### ACTION ITEM
For this exercise, copy the records below exactly and exclude every image.

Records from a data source
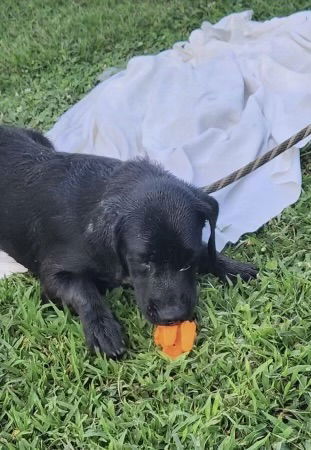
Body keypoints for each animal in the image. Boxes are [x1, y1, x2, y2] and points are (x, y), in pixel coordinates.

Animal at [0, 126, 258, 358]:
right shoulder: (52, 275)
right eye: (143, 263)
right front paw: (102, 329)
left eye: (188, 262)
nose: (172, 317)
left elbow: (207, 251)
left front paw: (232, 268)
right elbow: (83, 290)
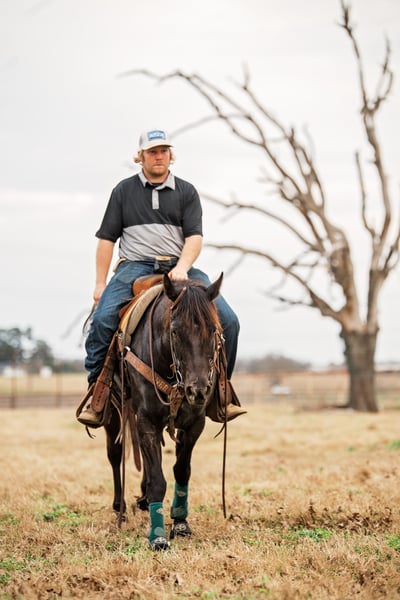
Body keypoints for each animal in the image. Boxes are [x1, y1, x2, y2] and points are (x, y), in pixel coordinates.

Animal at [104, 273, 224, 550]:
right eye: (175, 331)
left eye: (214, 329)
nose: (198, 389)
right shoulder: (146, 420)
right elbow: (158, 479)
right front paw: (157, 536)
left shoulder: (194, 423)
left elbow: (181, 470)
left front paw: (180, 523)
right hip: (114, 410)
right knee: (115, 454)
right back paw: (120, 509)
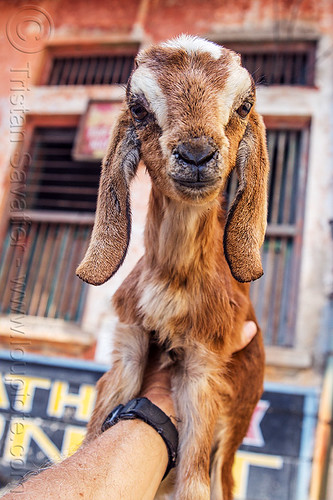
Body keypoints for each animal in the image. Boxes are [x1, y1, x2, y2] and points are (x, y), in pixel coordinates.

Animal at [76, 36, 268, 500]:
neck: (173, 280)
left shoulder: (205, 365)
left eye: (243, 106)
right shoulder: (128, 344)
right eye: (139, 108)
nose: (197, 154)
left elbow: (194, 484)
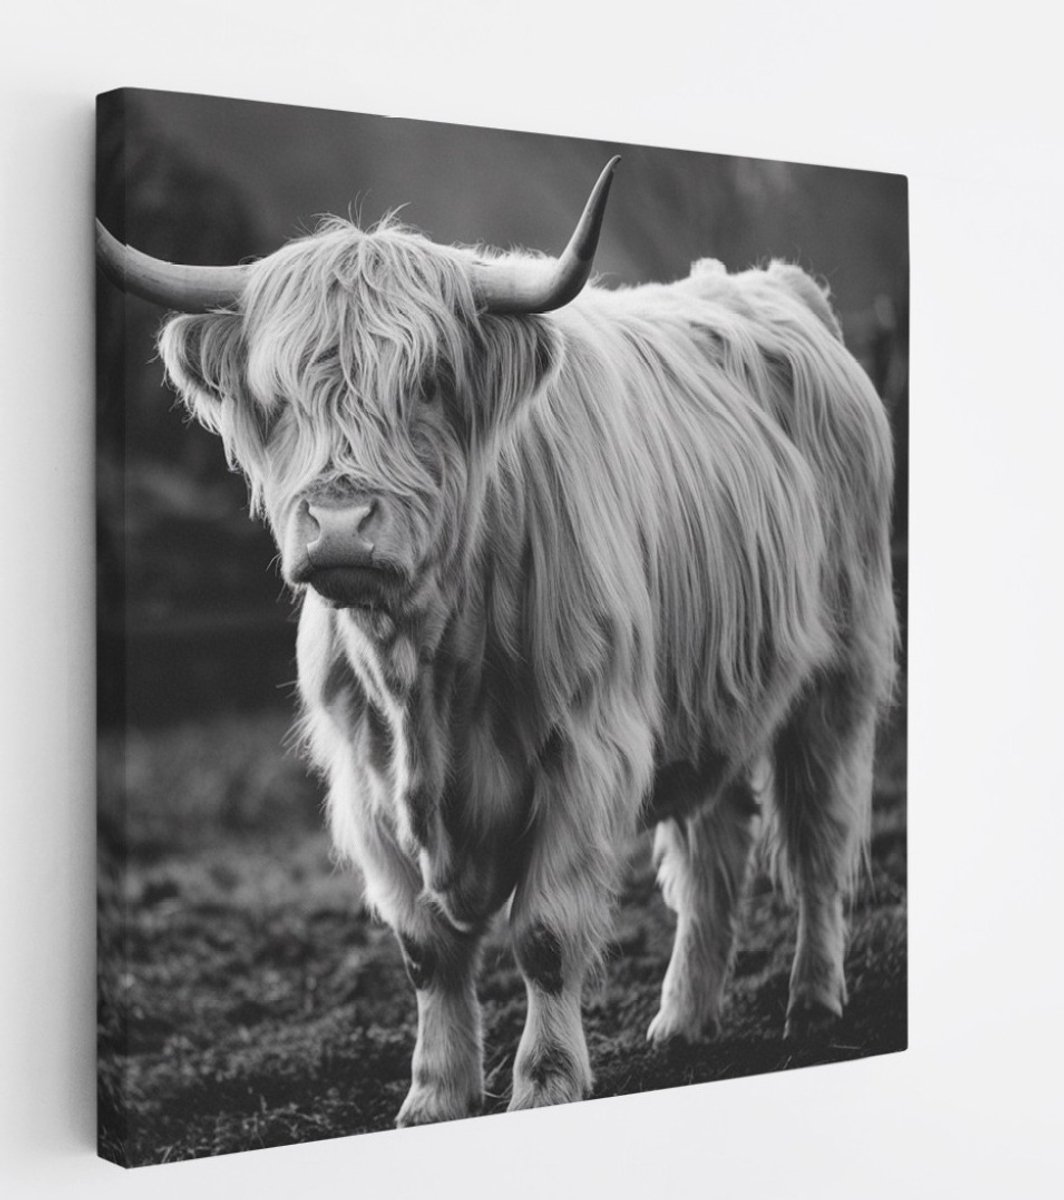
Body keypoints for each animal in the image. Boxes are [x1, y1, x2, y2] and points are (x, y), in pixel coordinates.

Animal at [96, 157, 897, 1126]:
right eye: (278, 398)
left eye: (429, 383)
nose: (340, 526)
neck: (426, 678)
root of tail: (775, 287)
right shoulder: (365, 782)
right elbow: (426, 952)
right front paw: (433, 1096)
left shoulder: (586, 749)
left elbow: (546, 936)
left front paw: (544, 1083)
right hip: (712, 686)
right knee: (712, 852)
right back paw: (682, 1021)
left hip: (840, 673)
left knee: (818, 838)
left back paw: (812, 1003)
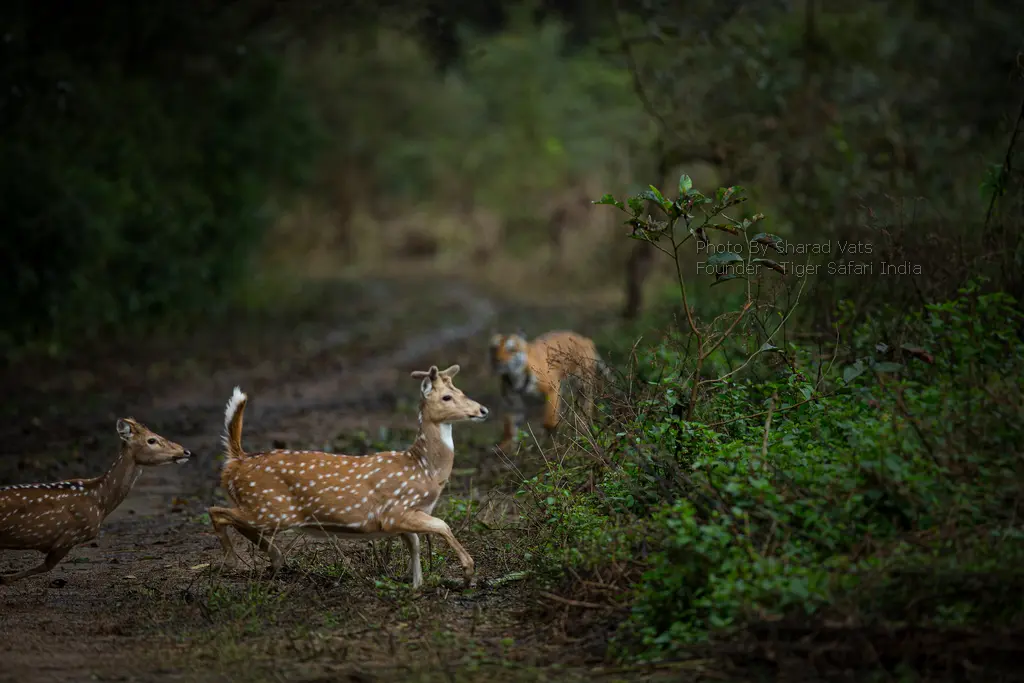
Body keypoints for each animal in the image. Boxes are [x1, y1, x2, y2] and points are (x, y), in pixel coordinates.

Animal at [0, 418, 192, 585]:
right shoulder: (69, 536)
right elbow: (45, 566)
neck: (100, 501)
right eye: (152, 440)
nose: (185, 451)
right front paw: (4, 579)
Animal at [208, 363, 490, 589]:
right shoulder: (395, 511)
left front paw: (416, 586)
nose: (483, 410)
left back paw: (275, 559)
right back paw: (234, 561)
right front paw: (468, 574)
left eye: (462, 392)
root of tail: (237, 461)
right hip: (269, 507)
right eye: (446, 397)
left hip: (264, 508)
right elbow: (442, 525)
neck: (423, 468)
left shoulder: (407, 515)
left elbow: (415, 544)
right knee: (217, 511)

### RESULT
Body keypoints for each animal in the image. Boxes are [x1, y1, x2, y2] and points are (x, y), in pixel coordinates.

Animal at [0, 126, 258, 358]:
right shoulder: (52, 275)
right eye: (143, 263)
right front paw: (102, 329)
left eye: (188, 262)
nose: (172, 317)
left elbow: (207, 251)
left front paw: (232, 268)
right elbow: (83, 290)
Body keypoints for each animal in the image. Boxes are [x1, y1, x2, y2] and points are (x, y), in pixel coordinates.

Animal at [104, 273, 224, 550]:
right eye: (175, 331)
left eye: (214, 329)
nose: (198, 389)
right shoulder: (146, 420)
right elbow: (158, 479)
right front paw: (157, 536)
left shoulder: (194, 423)
left elbow: (181, 470)
left front paw: (180, 523)
right hip: (114, 410)
right knee: (115, 454)
right back paw: (120, 509)
Body keypoints for each animal in the image. Boxes are [x1, y1, x2, y2] and points are (x, y), in pixel coordinates.

Animal at [76, 36, 268, 500]:
neck: (173, 280)
left shoulder: (205, 365)
left eye: (243, 106)
right shoulder: (128, 344)
right eye: (139, 108)
nose: (197, 154)
left elbow: (194, 484)
Body keypoints for each animal in the image. Boxes are [x1, y1, x2, y2] and points are (x, y), in pixel coordinates.

Animal at [96, 157, 897, 1126]:
right eye: (278, 398)
left eye: (429, 383)
nose: (340, 526)
neck: (426, 678)
root of tail: (775, 287)
right shoulder: (365, 782)
right elbow: (426, 952)
right front paw: (433, 1096)
left shoulder: (586, 749)
left elbow: (546, 936)
left front paw: (544, 1083)
right hip: (712, 686)
right knee: (712, 852)
right back paw: (682, 1021)
left hip: (840, 673)
left knee: (818, 838)
left back paw: (812, 1003)
Body keypoints for each animal in the image. Boxes are [x1, y1, x2, y2] and points are (x, y), in pixel coordinates.

Animal at [0, 418, 192, 585]:
right shoulder: (69, 536)
right elbow: (45, 566)
neck: (100, 501)
right eye: (152, 440)
nose: (185, 451)
right front paw: (4, 579)
Animal at [208, 363, 490, 589]:
right shoulder: (395, 511)
left front paw: (416, 586)
nose: (483, 410)
left back paw: (275, 559)
right back paw: (234, 561)
right front paw: (468, 574)
left eye: (462, 392)
root of tail: (237, 461)
right hip: (269, 507)
right eye: (446, 397)
left hip: (264, 508)
right elbow: (442, 525)
neck: (423, 468)
left shoulder: (407, 515)
left elbow: (415, 544)
right knee: (217, 511)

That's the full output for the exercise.